I felt all of the cords between my fingers as I held our 15-month old in the stiff green hospital chair a little before 3 a.m. I was incredibly worried and couldn’t help but wonder, how could a runny nose turn into this?
As parents of a preschooler and a baby, my husband and I have seen our fair share of early childhood illnesses. Our pediatrician forewarned us that it’s unfortunately completely normal for kiddos to get sick when they start school for the first time. As a stay-at-home mom living in a COVID bubble for most of my oldest daughter’s infancy and toddler years, I was unprepared for the intensity of preschool germs. Vitamins and Zarbees baby cough syrup could not hold a candle to those vicious bugs. It was a tough few months of constant colds and ear infections.
According to Nipunie S. Rajapakse, M.D., M.P.H., a pediatric infectious diseases specialist at Mayo Clinic Children’s Center in Minnesota, “babies, toddlers and preschoolers can have as many as 12 colds a year and still be normal” (source: Mayo clinic). In the fall, our household was battling a revolving merry-go-round of illnesses, so we were not overly concerned about our 15-month-old having a runny nose with no fever. The fall of 2022 marked the beginning of a tripledemic. Although her cold symptoms seemed minor, the slow start of RSV can be quite misleading.
RELATED: My Baby Had RSV—And God Had Us
A few days later when our baby started wheezing in the early hours of the morning, I called her pediatrician and she advised a prompt visit to Urgent Care. At Urgent Care they checked her oxygen levels, and we were sent to the ER around the corner. When we arrived at the hospital, our baby was quickly seen. After a multitude of tests, our 15-month-old was diagnosed with a severe form of RSV and bronchiolitis.
The doctor explained we were being admitted to the hospital, and I thought my knees would buckle beneath me. As the medical team held down our 15-month-old in a burrito wrap for deep suctioning, her tears made me cry too. I comforted our baby and reached out to our small group for prayer.

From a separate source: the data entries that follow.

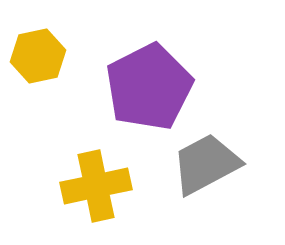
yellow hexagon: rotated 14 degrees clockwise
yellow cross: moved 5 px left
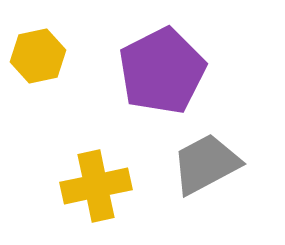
purple pentagon: moved 13 px right, 16 px up
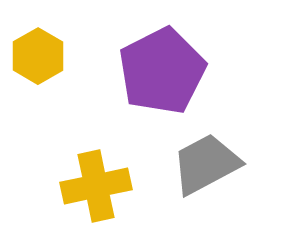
yellow hexagon: rotated 18 degrees counterclockwise
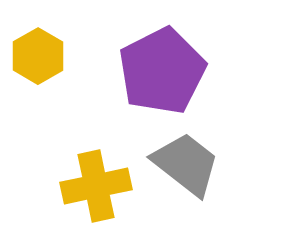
gray trapezoid: moved 20 px left; rotated 66 degrees clockwise
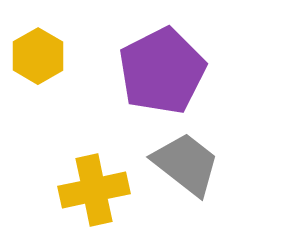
yellow cross: moved 2 px left, 4 px down
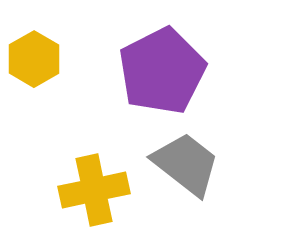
yellow hexagon: moved 4 px left, 3 px down
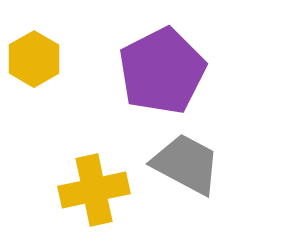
gray trapezoid: rotated 10 degrees counterclockwise
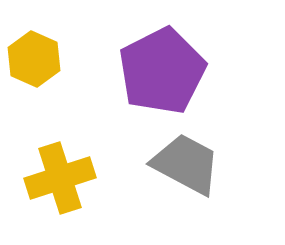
yellow hexagon: rotated 6 degrees counterclockwise
yellow cross: moved 34 px left, 12 px up; rotated 6 degrees counterclockwise
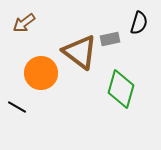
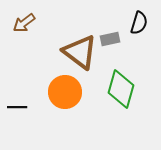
orange circle: moved 24 px right, 19 px down
black line: rotated 30 degrees counterclockwise
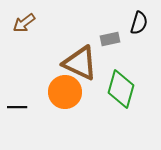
brown triangle: moved 11 px down; rotated 12 degrees counterclockwise
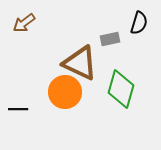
black line: moved 1 px right, 2 px down
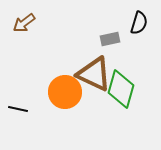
brown triangle: moved 14 px right, 11 px down
black line: rotated 12 degrees clockwise
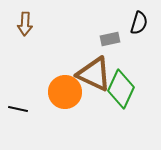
brown arrow: moved 1 px right, 1 px down; rotated 50 degrees counterclockwise
green diamond: rotated 9 degrees clockwise
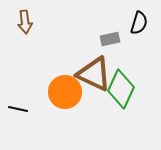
brown arrow: moved 2 px up; rotated 10 degrees counterclockwise
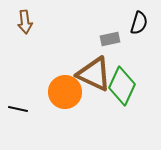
green diamond: moved 1 px right, 3 px up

When our PICU room was ready, an incredibly kind nurse pushed us on the hospital bed upstairs as I held our sleeping daughter on my chest. A 3 a.m., I sat upright holding our coughing baby in the stiff green hospital chair. When her oxygen dipped to the 60s during a sleep assessment, she turned blue from head to toe. Her nurse rushed into the room and put her back on oxygen.
I had no control over this unbelievably frightening situation, and I felt powerless. I couldn’t sleep. I was a bucket of tears. I read my Bible with the glow from the hospital machines, no additional light needed. I did not need to carry the overwhelming weight of my fear alone. The presence of Jesus comforted me when nothing else could. With every inch of my being, I want to protect my children from every illness, from every bump and scrape, and any kind of discomfort and pain, yet no matter what they face, I can rest in God’s immeasurable love for my children. The depths of love He has for them and for all of us is beyond my comprehension and understanding.
RELATED: It’s Hard to Imagine, But God Loves Them More
I knew this experience was a mile-marker in our journey as a family of four. A road sign in my memory banks of motherhood will always read, “the road of control leads to nowhere, trust in Him.” While I’m still processing all of this many months later, I continue to dwell on the blessing and gift that modern medicine is and the comfort of Jesus in that hospital room. I had no power or ability to find a cure for RSV as much as I wanted to be a doctor at that moment. He was and always will be the Protector of my children.
My daughter started to improve several days later. Our phone never stopped ringing with support from our loved ones. Meals were delivered when we returned home. We are so grateful for the encouragement and help from our wonderful family and community.
Our baby continued to remain on oxygen at home after we were discharged from the hospital. Each day she grew stronger, and she is perfectly healthy now. While I still feel a twinge of worry in my body when my children have a cough and runny nose, I speak truth over myself that God is forever in control.